Background. The developers of grammar checkers, and autocorrect lists, have hard times with finding relevant corpora. Revision history is an excellent source about native speakers perception of linguistic norms. Frequently revised typos are perceived as errors that need to be corrected, so using these typos on autocorrect lists is justified. The same goes for style, grammar and usage errors.
Method. Experiments involved three steps:
- Clean the history dump (??wiki-latest-pages-meta-history.xml), to get only relevant parts of the dump. Using XML tools isn't recommended (I tried XSLT, forget it). Using a simple awk script, I was able to clean the > 30GB dump in an hour or so, and got a >17 GB file. The script is simple and ugly, removes most wiki markup but requires more work, and tokenizes all words (puts them on single lines). The resulting file had 2440 million words. Nice ;)
- Get revisions from the dump, and compare them. I used another simple script that sequentially produced single files for all versions of one Wikipedia article, and run diff on them. The diff was piped to a file. After 1300 minutes, a corpus was ready. Note that instead of diff some other method.
- Query the corpus using the properties of unified diff format (gawk scripts, and sort). I was able to get a list of frequent one word-one word corrections, two word-one word corrections, and two or more words-one word or more corrections. I will post some of the results in Polish.
(2) Use something better than diff - diff doesn't display enough context. Even if I changed the context to 5 or 7 lines, it could easily run out of sentence boundaries, and the sentence, segmented according to language-specific rules, is really the unit the grammar checkers are interested. This isn't as important to building autocorrect lists.

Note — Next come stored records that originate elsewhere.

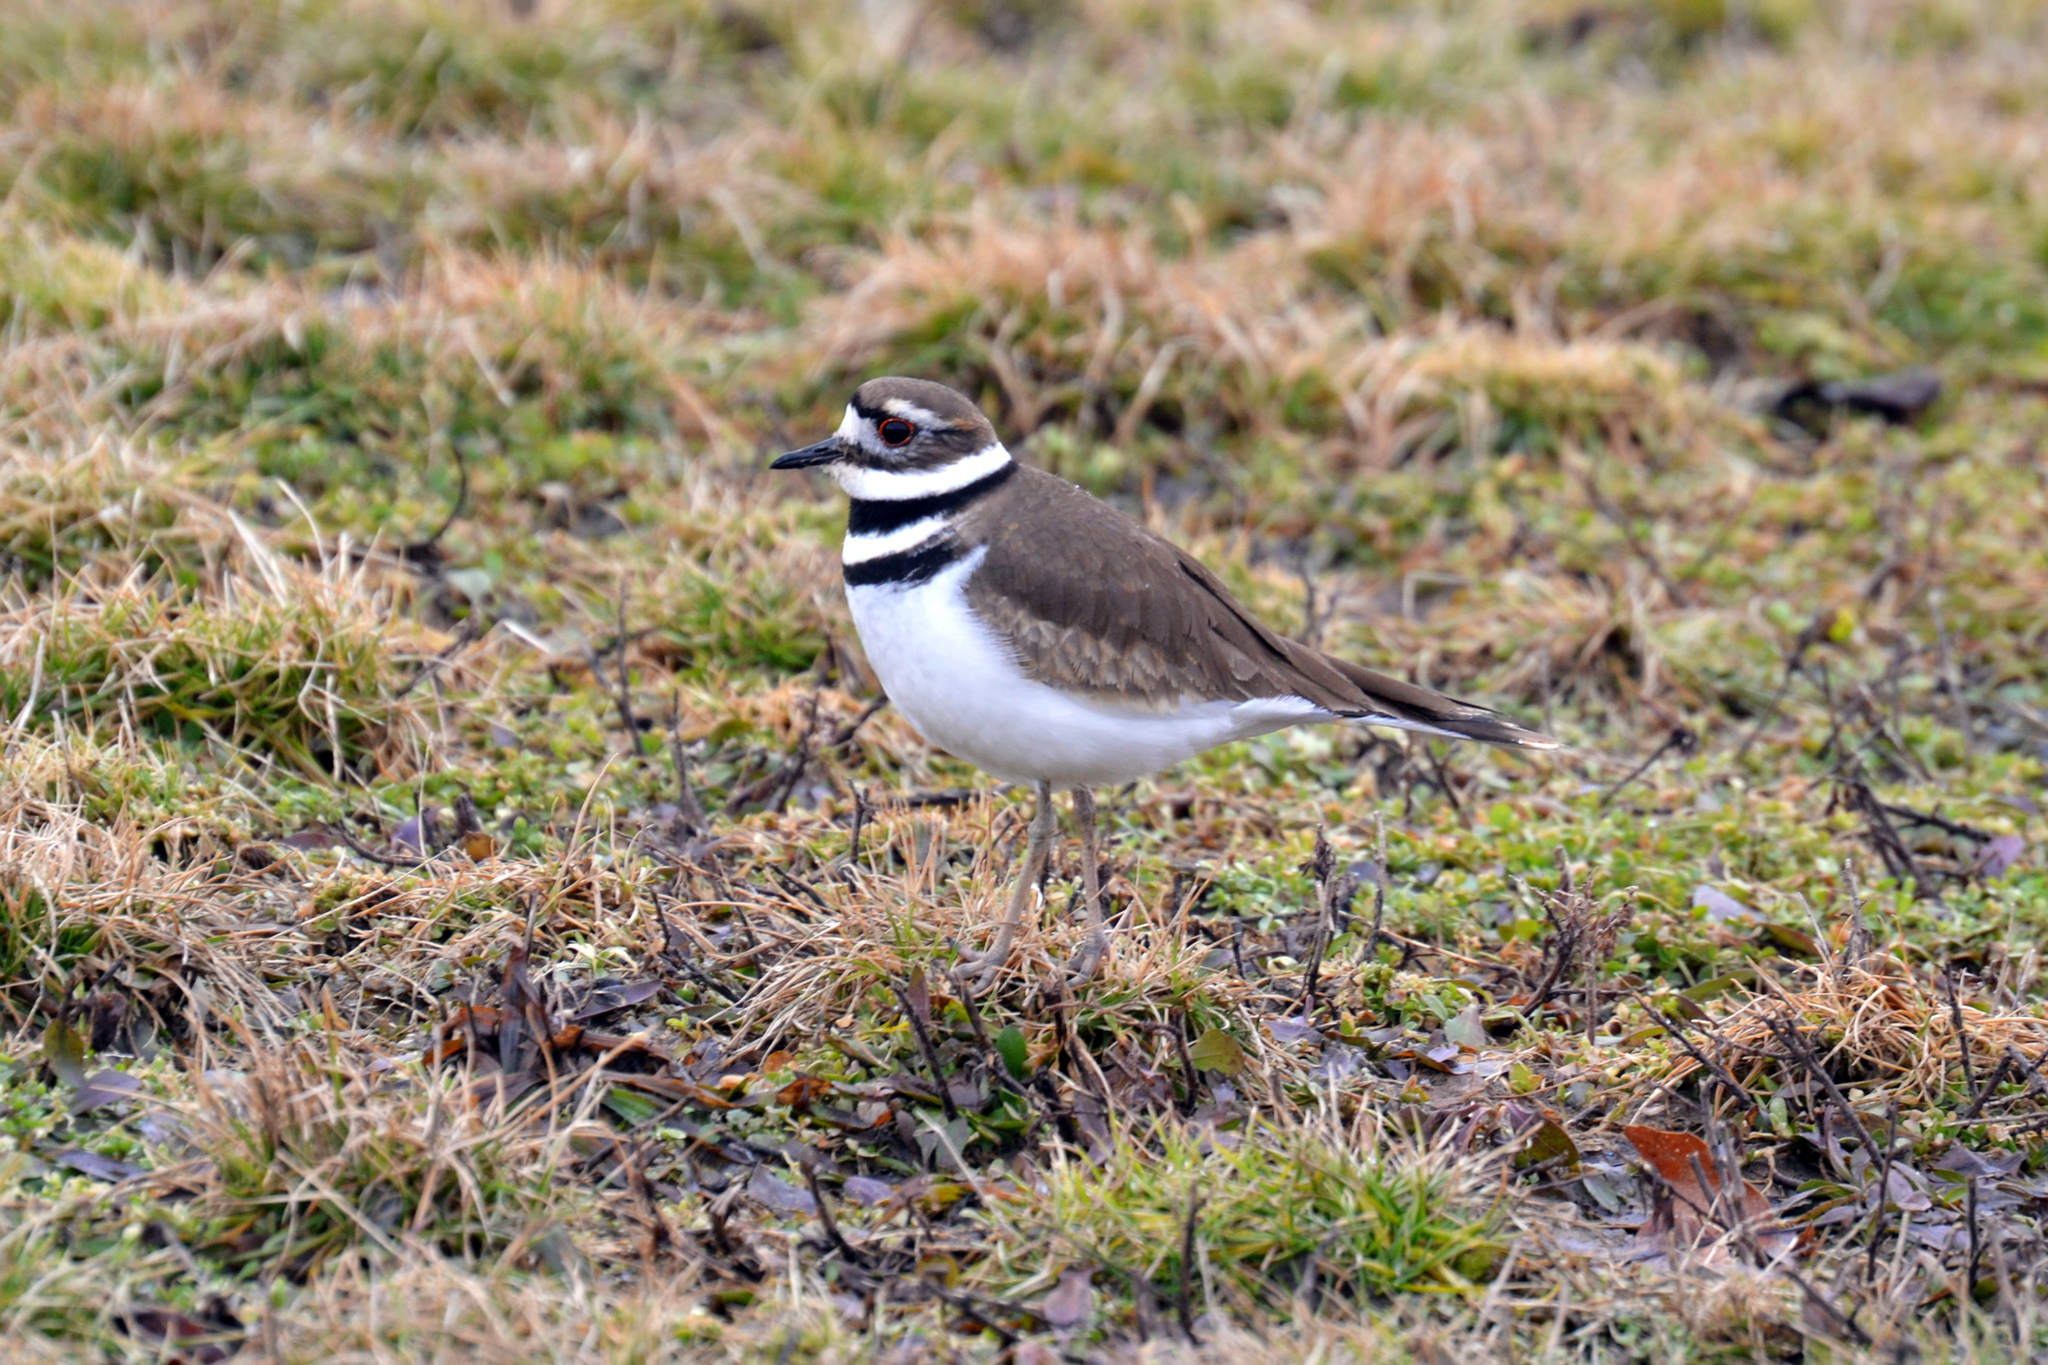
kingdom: Animalia
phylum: Chordata
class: Aves
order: Charadriiformes
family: Charadriidae
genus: Charadrius
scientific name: Charadrius vociferus
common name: Killdeer
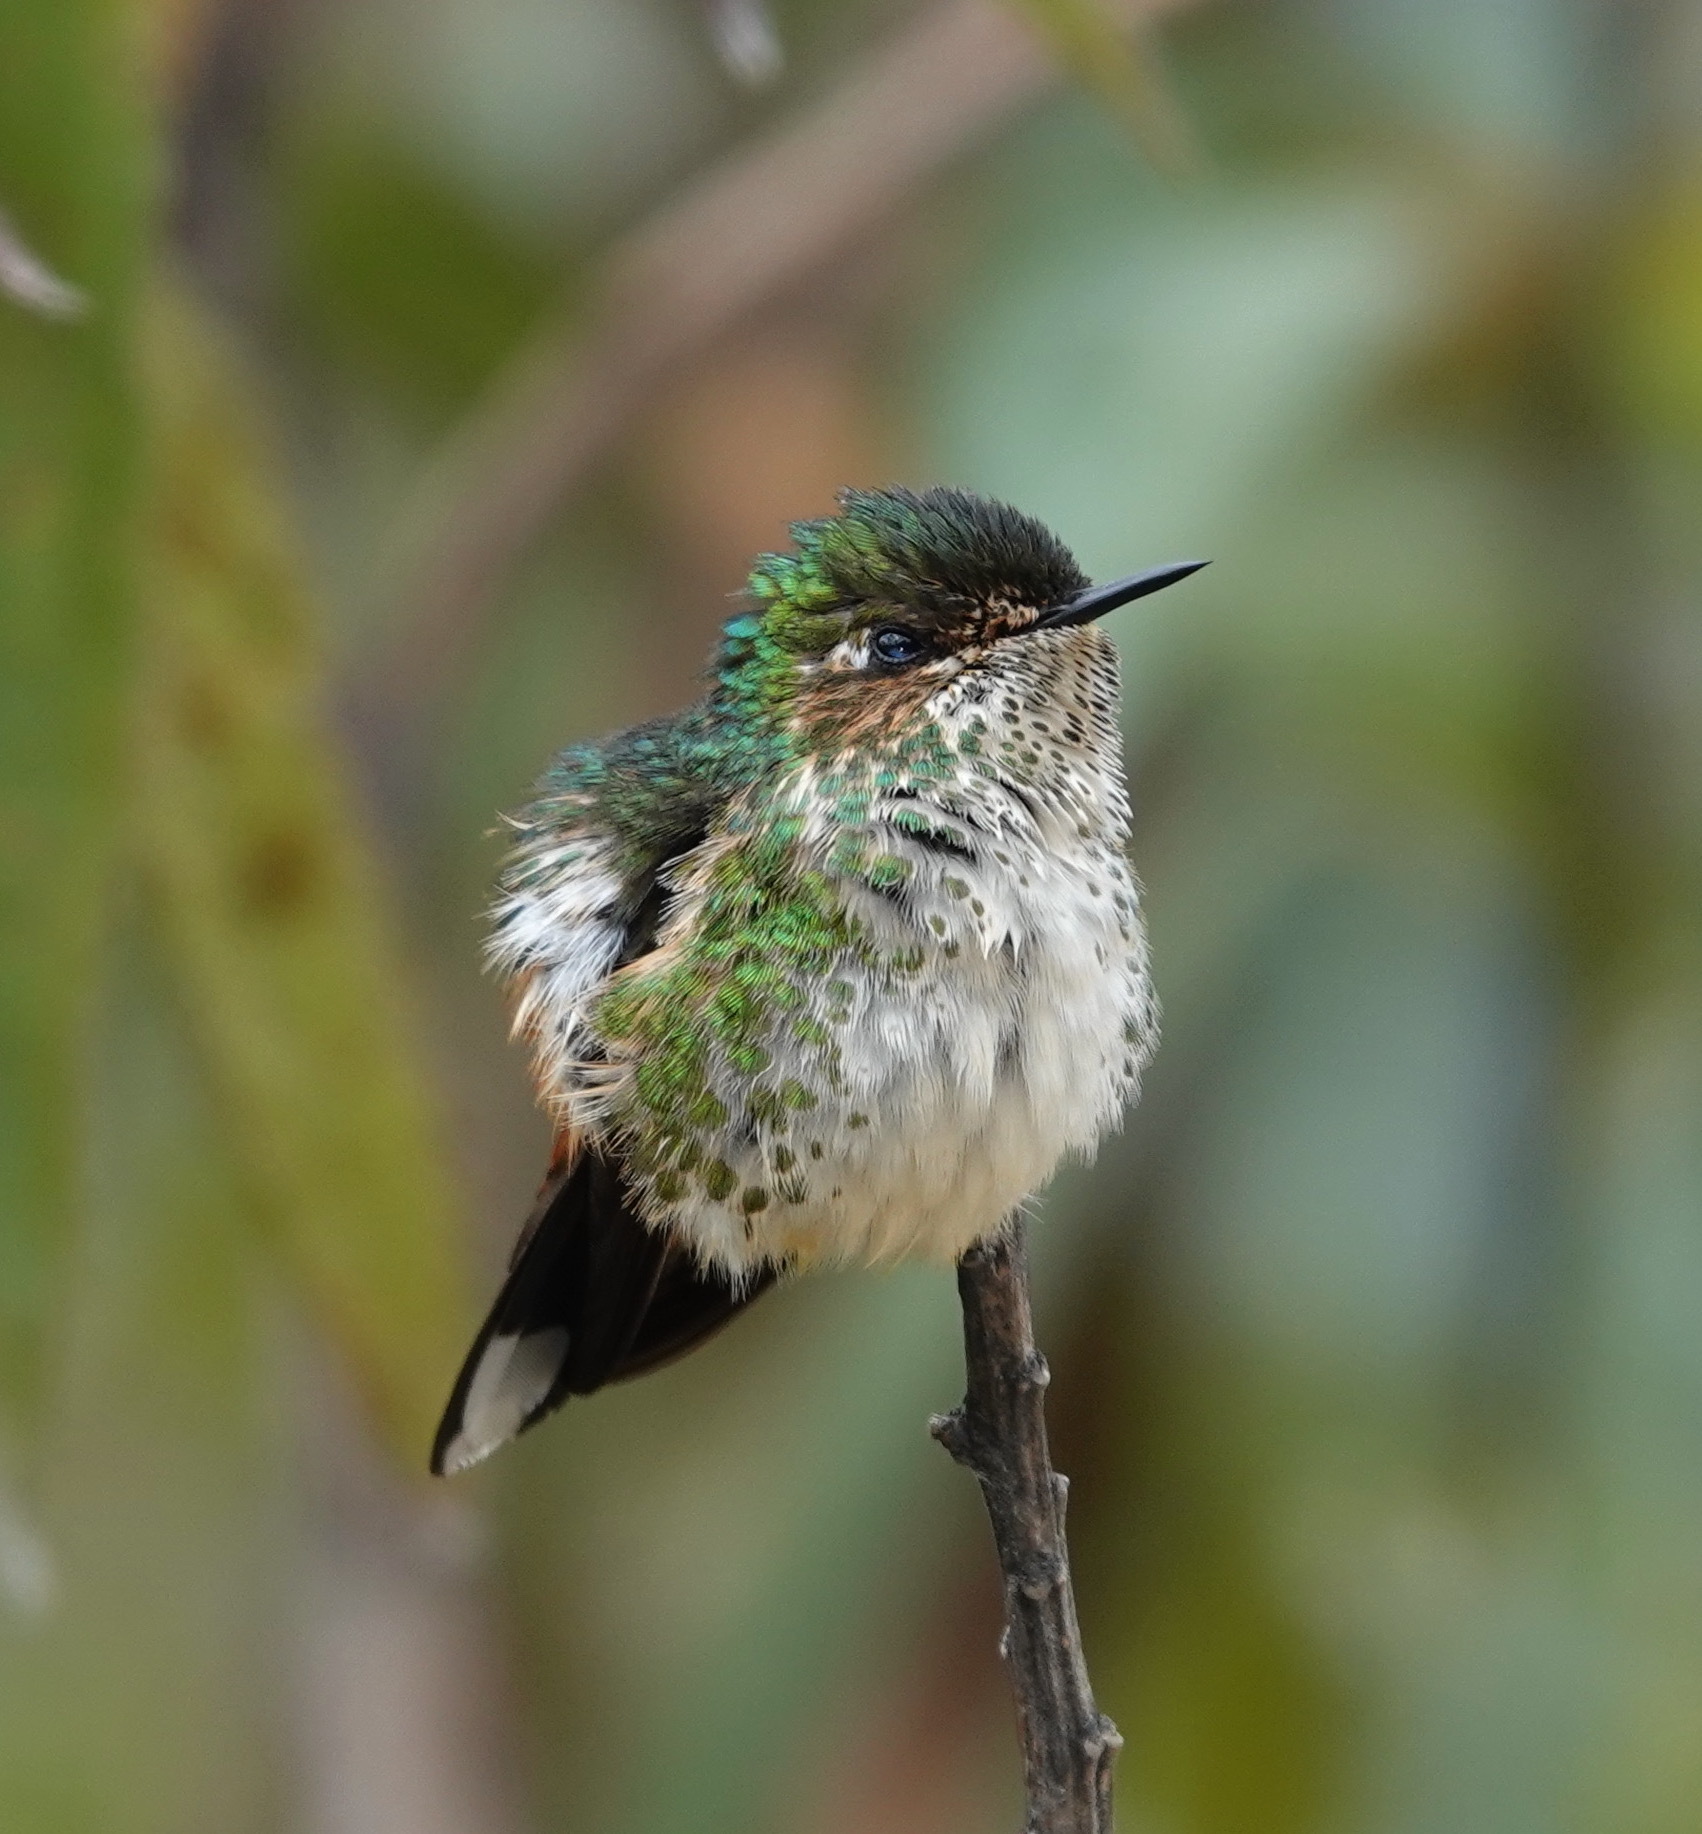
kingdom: Animalia
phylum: Chordata
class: Aves
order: Apodiformes
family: Trochilidae
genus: Ramphomicron
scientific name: Ramphomicron microrhynchum
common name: Purple-backed thornbill
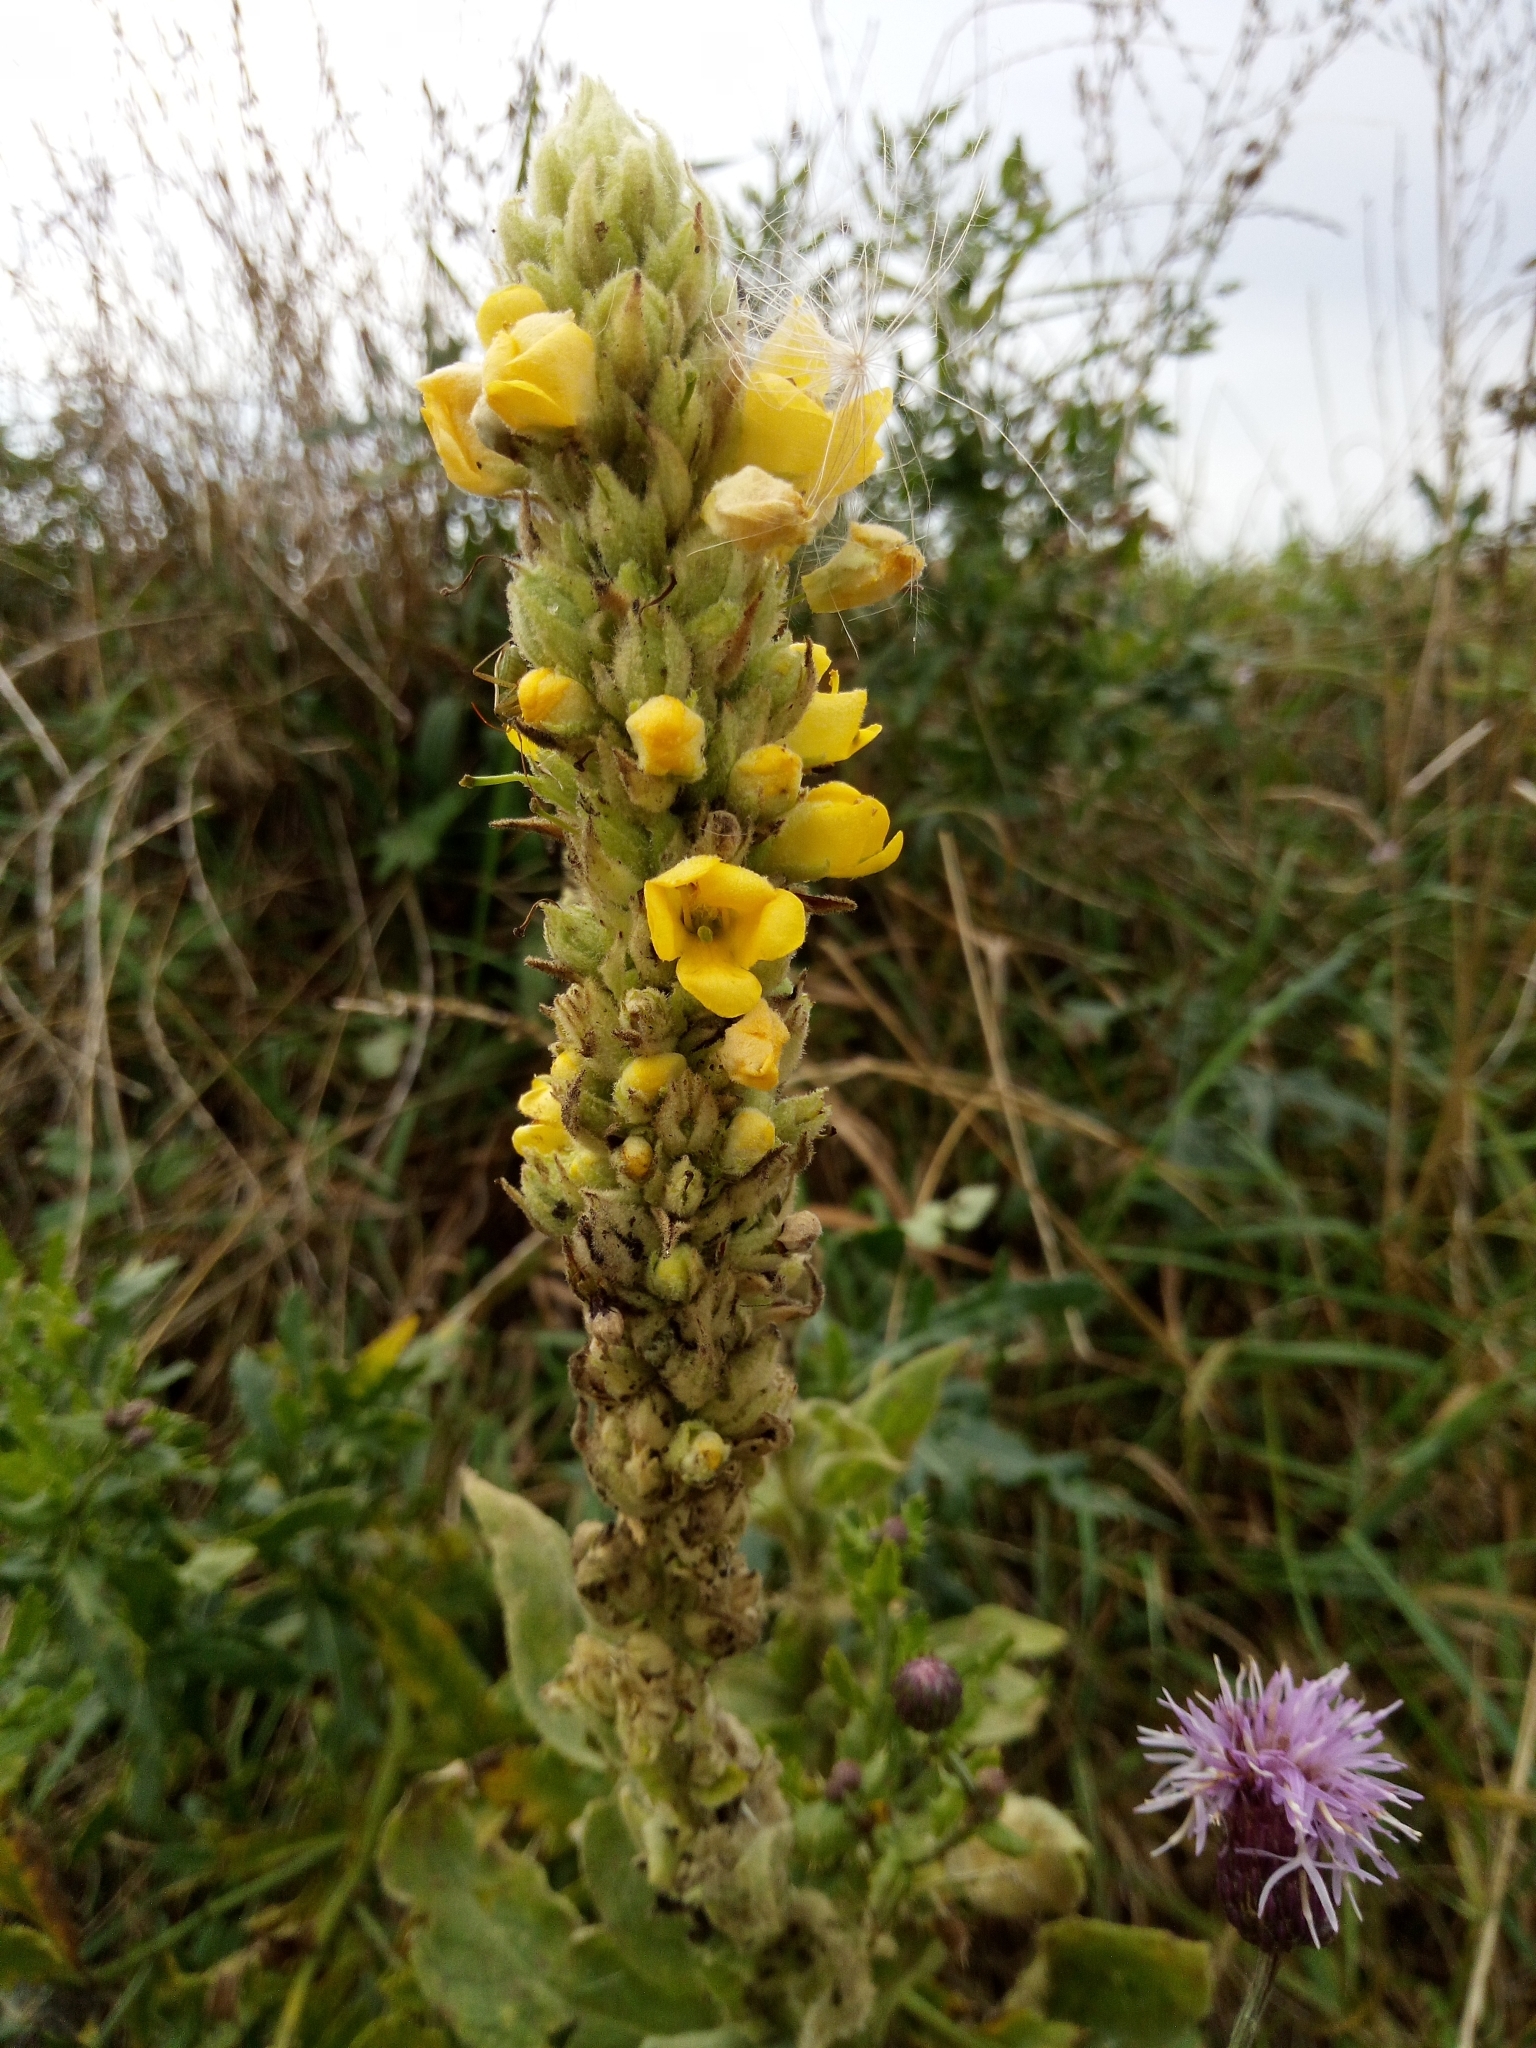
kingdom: Plantae
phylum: Tracheophyta
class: Magnoliopsida
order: Lamiales
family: Scrophulariaceae
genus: Verbascum
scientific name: Verbascum thapsus
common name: Common mullein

(3) Get a faster method for querying the corpus (using some standard corpus tools). For XML lovers, we could have an XML version of the difference corpus.
(4) Get more serious statistical tools, like those used for finding collocations. Now I use only frequencies. Using, for example, Levenshtein distance between two subsequent corrections could be a way of filtering out style corrections as opposed to typo corrections. Also word order correction is another thing that is now being disregarded.
(5) Use the comment lines in Wikipedia history diff in querying the corpus. Now they are ignored, but some of typo corrections go without further notice.
(6) Convert the revision history to the error corpus format, by annotating manually or automatically (using the comment tag in Wikipedia and/or the result of the statistical analyses in case the comment is not relevant).
Other sources of similar information. Queries to online dictionaries, like spell-checkers, thesauri, and the like, contain frequent typos. Also Google has a method for suggesting better queries, and this is based on such analyses. There are some Web diff tools for seeing the updates to web sites.
Linguistic relevance. Big revision corpora, also from newspaper proof-readers, and translation agencies, could be used for justifying the normative judgments not only on frequent usage grounds but on the ground what competent speakers of the language consider as a mistake or bad wording.
I need to dig more for error corpora tools, as my proof of the concept experiments were using only crude tools. Using easily available material as Wikipedia could be a great advantage to minority languages for making better computer-aided writing tools.
Komentarze
I also had a run on a decompressed XML corpus but I didn't notice much change in speed. Probably it was because I had it on a rather old drive and it was surely fragmented (it was large).
BTW, I have a publication forthcoming on this experiment in PALC 2007 proceedings. Here's a presentation: http://marcinmilkowski.pl/downloads/korpus_bledow.pdf
(in Polish, the publication will be in English).